Una vicenda pazzesca”, la definisce Meghnagi, “l’ambulanza non riusciva ad arrivare, tutti incolonnati da una parte e dall’altra, in mezzo non poteva passare
Un uomo intorno alle 13 si è sentito male sul marciapiede in corso Buenos Aires a Milano, ma l’ambulanza prima e l’automedica poi hanno faticato a soccorrerlo perché imbottigliate nel traffico del corso, dove le auto in colonna non potevano creare un varco a causa del cordolo in cemento della pista ciclabile. Lo racconta a Nova Gabriel Meghnagi, Presidente Associazione di via “Ascobaires” e Vice Presidente di Unione Confcommercio – Incaricato a presiedere la rete associativa delle vie Milanesi con il Coordinamento dei distretti urbani del commercio di Milano.
“Una vicenda pazzesca” la definisce Meghnagi, “l’ambulanza non riusciva ad arrivare, tutti incolonnati da una parte e dall’altra, in mezzo non poteva passare. Una pattuglia della polizia locale che passava si è fermata, ha cercato di fare spostare le auto il più possibile.
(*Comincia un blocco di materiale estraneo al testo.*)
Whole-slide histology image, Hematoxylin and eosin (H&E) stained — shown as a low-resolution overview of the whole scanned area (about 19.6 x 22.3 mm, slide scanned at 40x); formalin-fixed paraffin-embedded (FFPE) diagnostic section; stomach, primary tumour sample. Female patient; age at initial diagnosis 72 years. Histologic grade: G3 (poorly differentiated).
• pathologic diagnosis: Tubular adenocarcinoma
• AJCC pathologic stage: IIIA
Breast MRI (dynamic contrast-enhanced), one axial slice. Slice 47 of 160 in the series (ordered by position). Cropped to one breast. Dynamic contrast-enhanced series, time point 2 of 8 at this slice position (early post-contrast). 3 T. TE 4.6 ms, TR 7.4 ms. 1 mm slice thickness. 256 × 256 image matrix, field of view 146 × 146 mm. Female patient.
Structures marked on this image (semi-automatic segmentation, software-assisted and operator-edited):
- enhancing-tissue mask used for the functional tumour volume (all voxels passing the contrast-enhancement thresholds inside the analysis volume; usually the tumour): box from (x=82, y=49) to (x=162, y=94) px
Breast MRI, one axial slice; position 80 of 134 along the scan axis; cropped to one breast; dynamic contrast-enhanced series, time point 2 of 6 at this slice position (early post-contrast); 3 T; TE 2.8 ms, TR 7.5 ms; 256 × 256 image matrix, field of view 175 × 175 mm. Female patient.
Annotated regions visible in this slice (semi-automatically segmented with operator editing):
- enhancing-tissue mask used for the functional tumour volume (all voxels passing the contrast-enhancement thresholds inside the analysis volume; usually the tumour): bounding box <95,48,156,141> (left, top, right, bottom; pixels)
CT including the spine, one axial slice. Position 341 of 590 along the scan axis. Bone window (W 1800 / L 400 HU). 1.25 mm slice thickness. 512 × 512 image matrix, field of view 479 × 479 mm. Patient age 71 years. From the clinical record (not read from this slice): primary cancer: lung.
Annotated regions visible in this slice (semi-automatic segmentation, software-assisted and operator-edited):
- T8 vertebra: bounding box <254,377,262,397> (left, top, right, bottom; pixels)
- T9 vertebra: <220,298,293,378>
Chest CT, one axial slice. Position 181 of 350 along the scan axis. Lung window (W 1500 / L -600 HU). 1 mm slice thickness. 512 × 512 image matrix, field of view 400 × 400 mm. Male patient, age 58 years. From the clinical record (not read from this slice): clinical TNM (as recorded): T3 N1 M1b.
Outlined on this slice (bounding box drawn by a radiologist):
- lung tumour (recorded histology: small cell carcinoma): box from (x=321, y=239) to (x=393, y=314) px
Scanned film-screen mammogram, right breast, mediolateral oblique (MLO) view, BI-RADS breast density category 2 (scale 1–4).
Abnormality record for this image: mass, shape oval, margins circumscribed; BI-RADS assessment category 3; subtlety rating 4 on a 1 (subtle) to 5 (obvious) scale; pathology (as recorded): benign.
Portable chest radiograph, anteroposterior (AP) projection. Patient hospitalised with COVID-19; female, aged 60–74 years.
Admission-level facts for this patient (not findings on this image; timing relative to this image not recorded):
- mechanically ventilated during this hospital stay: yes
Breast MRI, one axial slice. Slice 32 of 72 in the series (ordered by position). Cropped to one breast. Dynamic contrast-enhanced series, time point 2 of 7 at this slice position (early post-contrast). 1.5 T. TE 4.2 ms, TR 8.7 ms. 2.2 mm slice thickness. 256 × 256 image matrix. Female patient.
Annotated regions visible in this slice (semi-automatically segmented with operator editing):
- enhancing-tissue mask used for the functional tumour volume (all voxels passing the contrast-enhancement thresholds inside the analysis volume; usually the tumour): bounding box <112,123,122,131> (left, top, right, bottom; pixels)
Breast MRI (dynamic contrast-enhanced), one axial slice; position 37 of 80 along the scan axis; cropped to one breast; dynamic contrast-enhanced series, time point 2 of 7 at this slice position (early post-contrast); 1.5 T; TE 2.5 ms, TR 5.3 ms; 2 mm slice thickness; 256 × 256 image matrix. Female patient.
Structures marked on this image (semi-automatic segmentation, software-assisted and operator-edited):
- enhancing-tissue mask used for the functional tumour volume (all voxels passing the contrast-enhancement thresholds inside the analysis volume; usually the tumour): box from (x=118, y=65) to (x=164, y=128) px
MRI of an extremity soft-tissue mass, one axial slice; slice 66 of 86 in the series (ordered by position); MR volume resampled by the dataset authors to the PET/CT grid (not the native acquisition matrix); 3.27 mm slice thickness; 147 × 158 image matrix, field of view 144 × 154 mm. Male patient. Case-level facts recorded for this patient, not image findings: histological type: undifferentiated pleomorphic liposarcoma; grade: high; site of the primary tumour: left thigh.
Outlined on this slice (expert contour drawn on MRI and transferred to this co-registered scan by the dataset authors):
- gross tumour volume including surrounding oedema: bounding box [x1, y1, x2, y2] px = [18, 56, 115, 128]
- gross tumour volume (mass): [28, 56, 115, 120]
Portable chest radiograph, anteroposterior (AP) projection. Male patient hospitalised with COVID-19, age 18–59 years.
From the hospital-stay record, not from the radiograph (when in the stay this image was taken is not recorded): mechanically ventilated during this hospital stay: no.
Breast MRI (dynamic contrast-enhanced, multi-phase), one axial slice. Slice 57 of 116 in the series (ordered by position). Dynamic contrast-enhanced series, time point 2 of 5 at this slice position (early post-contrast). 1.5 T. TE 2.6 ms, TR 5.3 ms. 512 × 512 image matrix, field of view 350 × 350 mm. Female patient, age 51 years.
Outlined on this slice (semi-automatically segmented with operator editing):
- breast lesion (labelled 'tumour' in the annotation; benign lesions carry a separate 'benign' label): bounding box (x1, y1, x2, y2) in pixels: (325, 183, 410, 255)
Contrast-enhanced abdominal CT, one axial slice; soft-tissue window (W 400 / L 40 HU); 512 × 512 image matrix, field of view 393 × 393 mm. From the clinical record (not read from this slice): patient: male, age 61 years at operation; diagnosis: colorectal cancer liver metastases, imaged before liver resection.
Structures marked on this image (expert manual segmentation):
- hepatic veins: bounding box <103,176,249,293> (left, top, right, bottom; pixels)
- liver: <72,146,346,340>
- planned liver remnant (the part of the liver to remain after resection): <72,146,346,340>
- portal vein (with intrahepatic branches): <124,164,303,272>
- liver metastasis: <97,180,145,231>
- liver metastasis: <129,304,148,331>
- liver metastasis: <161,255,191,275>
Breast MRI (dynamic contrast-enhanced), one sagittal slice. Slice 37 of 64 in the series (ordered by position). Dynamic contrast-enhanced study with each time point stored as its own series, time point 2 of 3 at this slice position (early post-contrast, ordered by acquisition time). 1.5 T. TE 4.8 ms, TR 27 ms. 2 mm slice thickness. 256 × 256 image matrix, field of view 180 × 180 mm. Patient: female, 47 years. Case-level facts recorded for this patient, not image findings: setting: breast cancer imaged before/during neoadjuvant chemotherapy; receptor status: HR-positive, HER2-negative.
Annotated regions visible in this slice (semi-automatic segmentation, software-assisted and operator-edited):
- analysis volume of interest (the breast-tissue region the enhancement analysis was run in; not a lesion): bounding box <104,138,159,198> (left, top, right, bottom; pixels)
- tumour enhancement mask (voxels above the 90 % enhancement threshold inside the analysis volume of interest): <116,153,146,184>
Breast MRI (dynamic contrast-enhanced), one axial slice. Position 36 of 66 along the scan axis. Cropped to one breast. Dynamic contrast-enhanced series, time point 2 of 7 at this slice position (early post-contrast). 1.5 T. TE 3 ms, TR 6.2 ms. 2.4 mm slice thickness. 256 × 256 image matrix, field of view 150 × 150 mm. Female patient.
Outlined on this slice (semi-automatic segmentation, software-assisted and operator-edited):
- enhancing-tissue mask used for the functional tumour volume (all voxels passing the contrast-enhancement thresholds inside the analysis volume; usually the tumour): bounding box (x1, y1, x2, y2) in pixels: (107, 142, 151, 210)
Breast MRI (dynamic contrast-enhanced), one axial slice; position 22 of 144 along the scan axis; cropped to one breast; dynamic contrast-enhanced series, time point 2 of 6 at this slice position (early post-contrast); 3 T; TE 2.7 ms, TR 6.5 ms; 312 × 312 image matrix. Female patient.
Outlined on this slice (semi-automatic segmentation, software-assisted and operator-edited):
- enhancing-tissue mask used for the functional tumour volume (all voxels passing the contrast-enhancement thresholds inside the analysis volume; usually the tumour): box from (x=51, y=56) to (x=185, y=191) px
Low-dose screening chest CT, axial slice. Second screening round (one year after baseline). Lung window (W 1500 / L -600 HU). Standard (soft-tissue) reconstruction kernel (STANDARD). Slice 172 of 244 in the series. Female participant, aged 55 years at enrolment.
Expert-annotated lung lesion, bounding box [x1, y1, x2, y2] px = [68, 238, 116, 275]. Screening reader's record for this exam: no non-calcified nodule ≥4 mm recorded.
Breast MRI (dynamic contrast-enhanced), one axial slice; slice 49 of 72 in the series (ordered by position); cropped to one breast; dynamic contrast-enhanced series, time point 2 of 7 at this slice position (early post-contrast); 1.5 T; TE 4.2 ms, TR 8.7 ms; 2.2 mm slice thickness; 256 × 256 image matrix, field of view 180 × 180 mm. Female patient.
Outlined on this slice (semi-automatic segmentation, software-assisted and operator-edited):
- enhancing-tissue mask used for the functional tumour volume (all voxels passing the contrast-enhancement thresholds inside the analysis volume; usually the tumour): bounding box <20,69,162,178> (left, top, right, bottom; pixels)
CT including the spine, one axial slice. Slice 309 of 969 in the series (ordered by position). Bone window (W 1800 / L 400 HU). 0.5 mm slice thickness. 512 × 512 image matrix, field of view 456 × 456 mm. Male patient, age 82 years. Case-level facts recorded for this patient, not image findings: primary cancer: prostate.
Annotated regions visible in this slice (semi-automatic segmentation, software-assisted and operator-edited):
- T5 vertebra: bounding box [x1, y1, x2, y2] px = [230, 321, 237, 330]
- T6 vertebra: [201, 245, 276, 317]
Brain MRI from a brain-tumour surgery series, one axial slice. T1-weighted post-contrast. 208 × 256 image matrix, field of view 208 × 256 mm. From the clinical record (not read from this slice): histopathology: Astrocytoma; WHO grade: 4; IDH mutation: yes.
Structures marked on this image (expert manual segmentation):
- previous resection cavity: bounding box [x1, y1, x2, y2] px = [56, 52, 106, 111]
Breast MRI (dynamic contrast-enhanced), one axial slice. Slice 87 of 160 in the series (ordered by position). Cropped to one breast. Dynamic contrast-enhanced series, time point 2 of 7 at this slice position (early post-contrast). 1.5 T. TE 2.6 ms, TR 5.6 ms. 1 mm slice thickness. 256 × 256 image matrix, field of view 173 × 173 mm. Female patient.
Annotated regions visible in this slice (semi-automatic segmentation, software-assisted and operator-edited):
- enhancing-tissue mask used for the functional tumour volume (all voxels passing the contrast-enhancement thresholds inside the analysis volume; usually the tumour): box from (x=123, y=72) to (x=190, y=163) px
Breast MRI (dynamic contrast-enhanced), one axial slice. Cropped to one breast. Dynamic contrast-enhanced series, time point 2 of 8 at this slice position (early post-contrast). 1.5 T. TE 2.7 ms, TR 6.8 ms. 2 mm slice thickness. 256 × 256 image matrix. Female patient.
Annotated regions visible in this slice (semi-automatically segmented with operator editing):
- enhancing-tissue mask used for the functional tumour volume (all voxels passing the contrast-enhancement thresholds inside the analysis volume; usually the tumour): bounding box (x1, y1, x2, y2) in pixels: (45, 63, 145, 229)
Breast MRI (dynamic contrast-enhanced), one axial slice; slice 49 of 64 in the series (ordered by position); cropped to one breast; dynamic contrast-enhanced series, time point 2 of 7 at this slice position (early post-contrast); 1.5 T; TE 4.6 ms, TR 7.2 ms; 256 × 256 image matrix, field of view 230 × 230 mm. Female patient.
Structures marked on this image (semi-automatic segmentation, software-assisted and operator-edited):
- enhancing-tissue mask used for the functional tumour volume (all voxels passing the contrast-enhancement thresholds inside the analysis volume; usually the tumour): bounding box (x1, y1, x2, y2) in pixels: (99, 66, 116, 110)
L’ambulanza si è fermata senza andare via, doveva essere raggiunta da un soccorso medico e non riusciva ad arrivare neanche il soccorso medico”. Un evento che ripropone il problema di rendere praticabile una delle principali arterie di scorrimento di Milano almeno per i mezzi di soccorso come ambulanza e vigili del fuoco. “La soluzione non può essere la pedonalizzazione”, prosegue Meghnagi, ricordando che “noi abbiamo proposto di fare un’unica pista ciclabile in doppio senso, anche senza più i parcheggi, ma lasciare una corsia centrale per i mezzi di soccorso perché, se c’è un incendio, i pompieri non arrivano neanche se arriva la polizia locale a spostare le auto”.(Nova News)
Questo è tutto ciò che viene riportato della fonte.